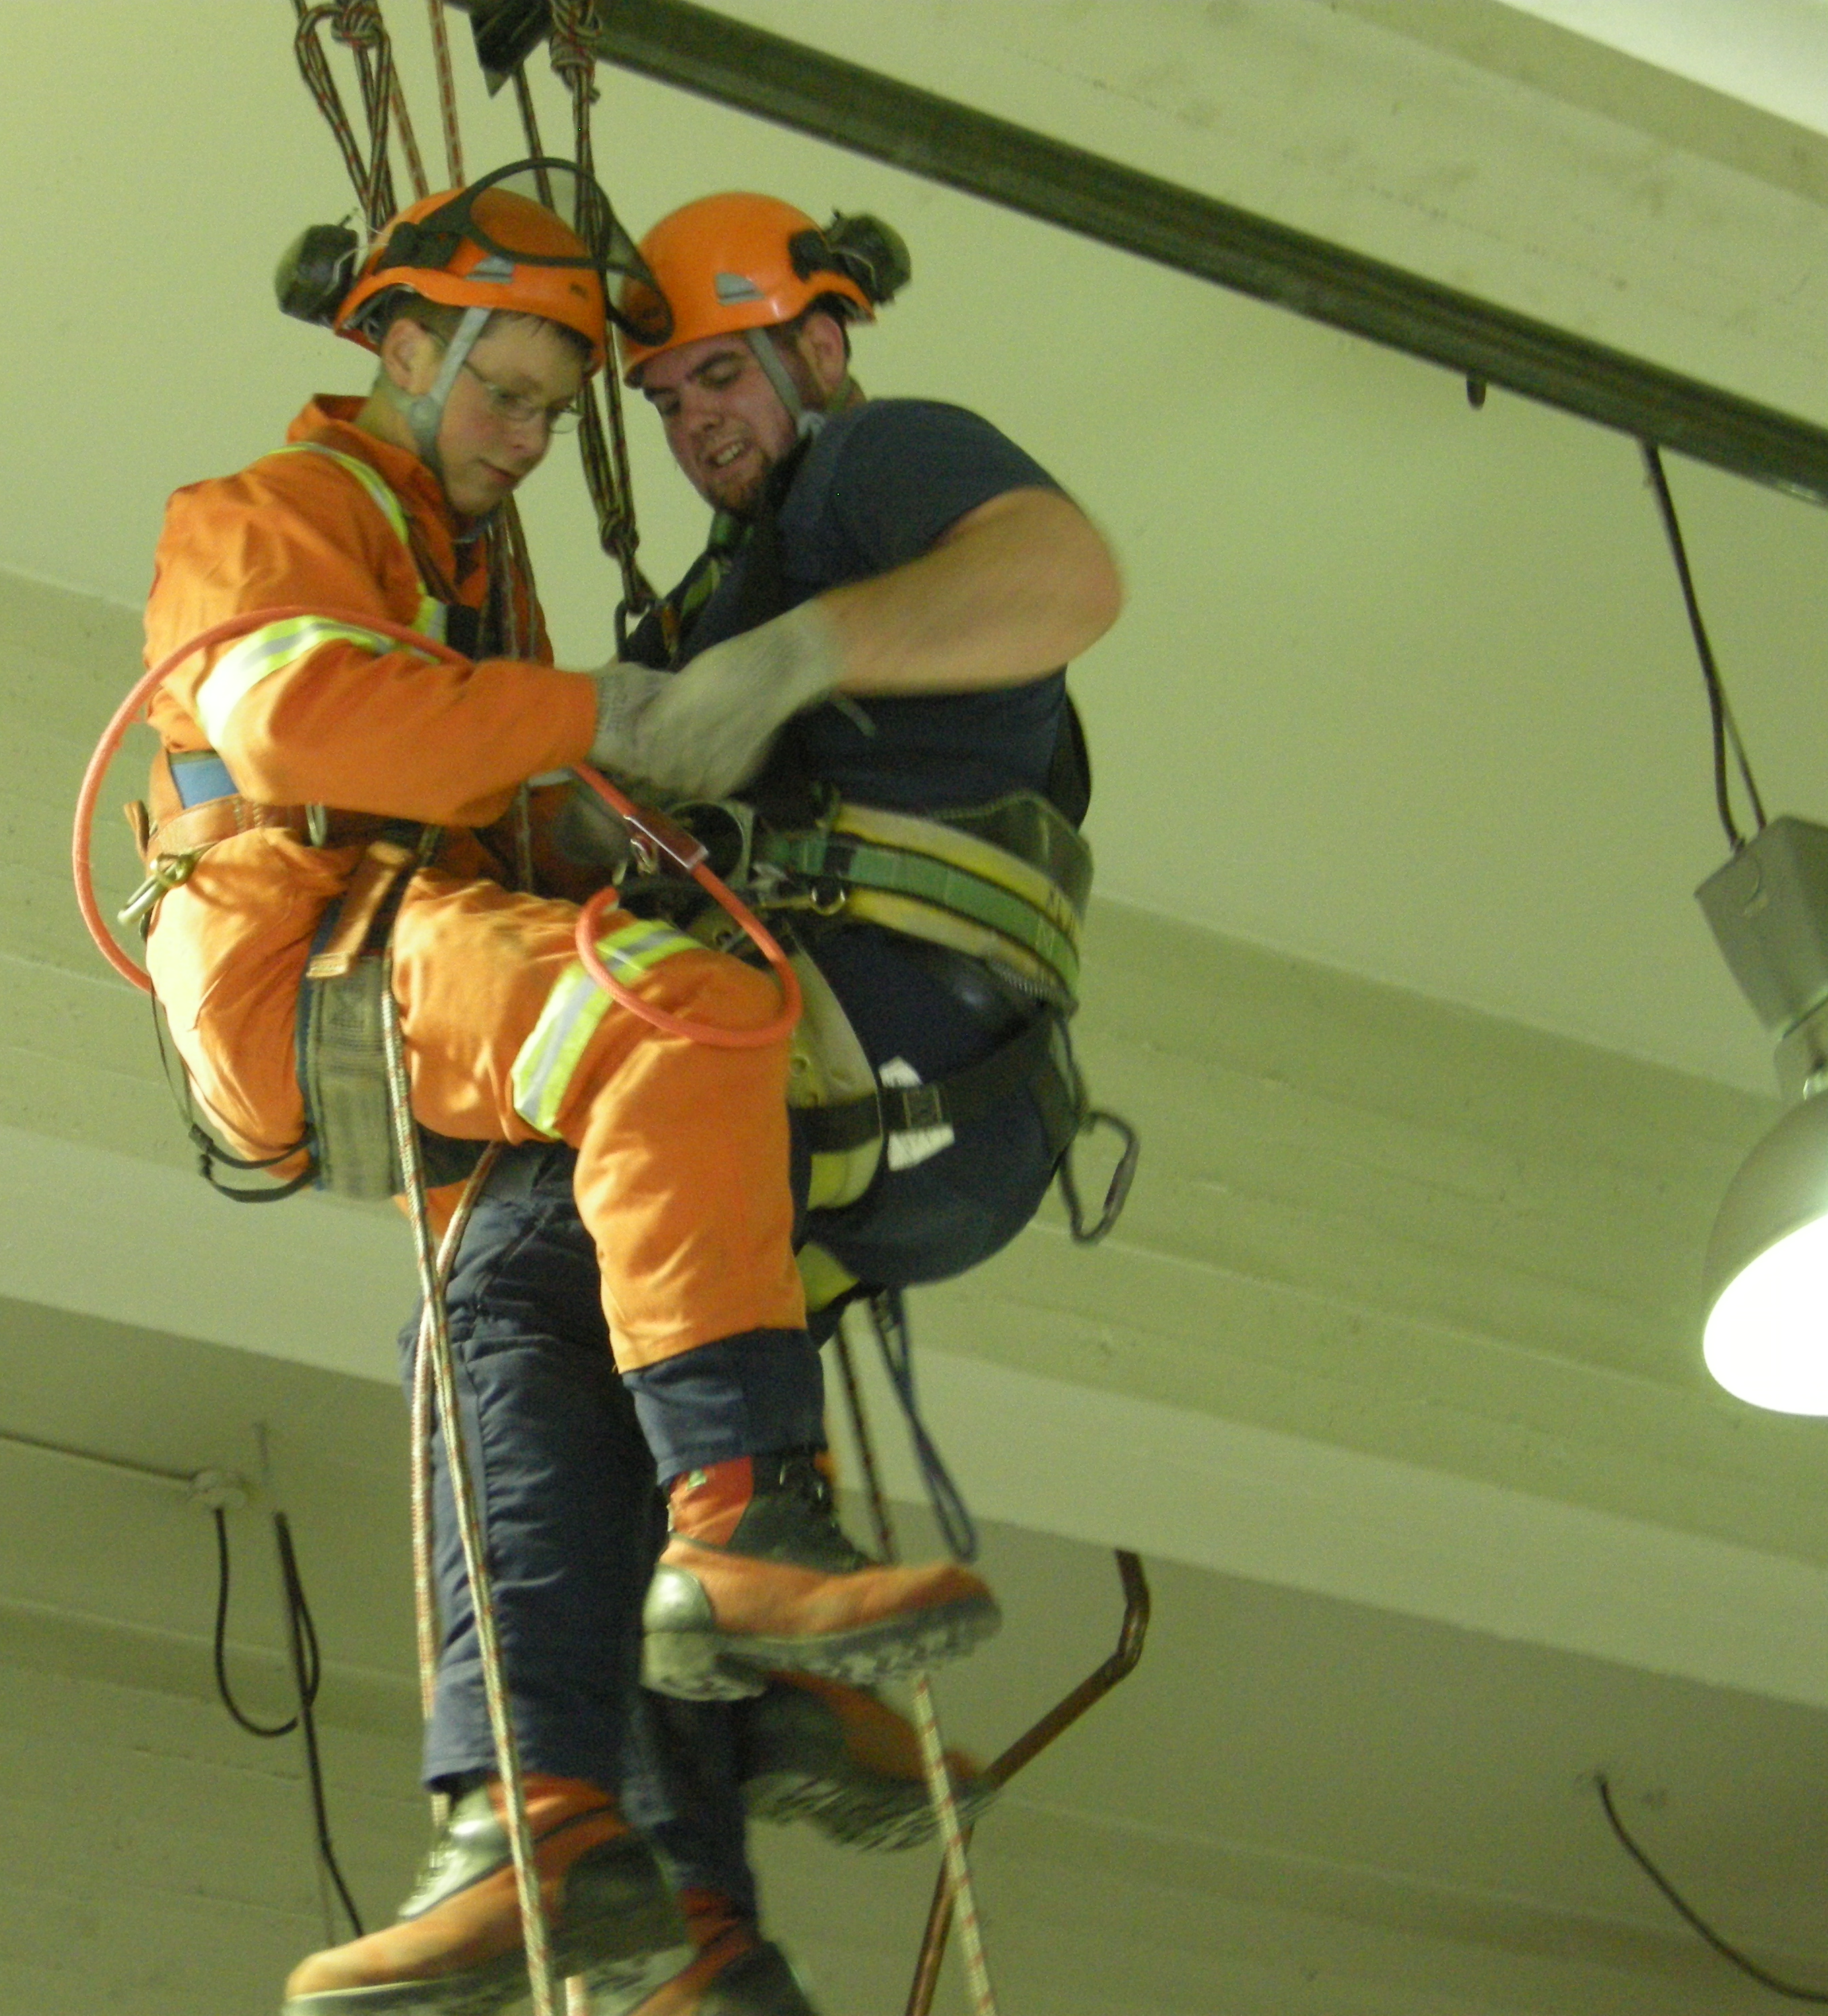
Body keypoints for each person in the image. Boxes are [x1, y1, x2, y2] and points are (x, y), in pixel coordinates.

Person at [130, 164, 996, 2016]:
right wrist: (604, 714)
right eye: (506, 393)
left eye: (557, 407)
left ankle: (604, 1870)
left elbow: (487, 787)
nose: (532, 439)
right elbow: (299, 724)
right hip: (324, 966)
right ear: (400, 343)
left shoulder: (467, 573)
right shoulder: (270, 511)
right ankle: (749, 1535)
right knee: (680, 1016)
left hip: (413, 972)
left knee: (546, 1348)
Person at [423, 192, 1126, 2013]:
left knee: (512, 1257)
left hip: (898, 1043)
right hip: (891, 1099)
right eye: (660, 399)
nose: (695, 422)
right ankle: (702, 1929)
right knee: (620, 1402)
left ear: (822, 343)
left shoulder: (879, 469)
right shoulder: (744, 570)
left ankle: (549, 1804)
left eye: (721, 373)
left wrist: (787, 661)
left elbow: (1068, 581)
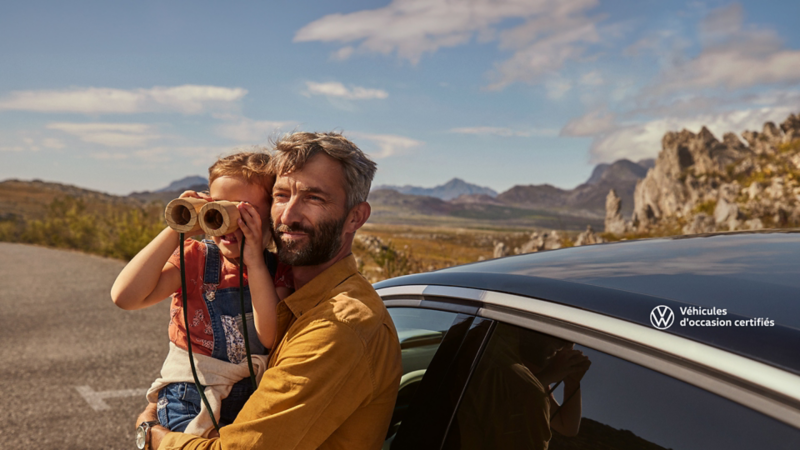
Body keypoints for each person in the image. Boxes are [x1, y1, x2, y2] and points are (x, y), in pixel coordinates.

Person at [135, 132, 403, 450]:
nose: (287, 216)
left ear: (355, 217)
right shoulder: (290, 294)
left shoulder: (339, 326)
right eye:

|---|

- **Work required**: Everything from the line with "left eye: (721, 373)" through the final line of the material is to be returned exactly, both ends included, apart from the pictures.

- **Result for this task**:
left eye: (721, 373)
left wrist: (787, 661)
left elbow: (1068, 581)
Body keypoints for each person in the image. Boxes are [x1, y1, x2, y2] and points are (x, y), in pixel coordinates.

Person at [135, 132, 403, 450]:
nose: (287, 216)
left ear: (355, 217)
right shoulder: (290, 294)
left shoulder: (339, 326)
right eye:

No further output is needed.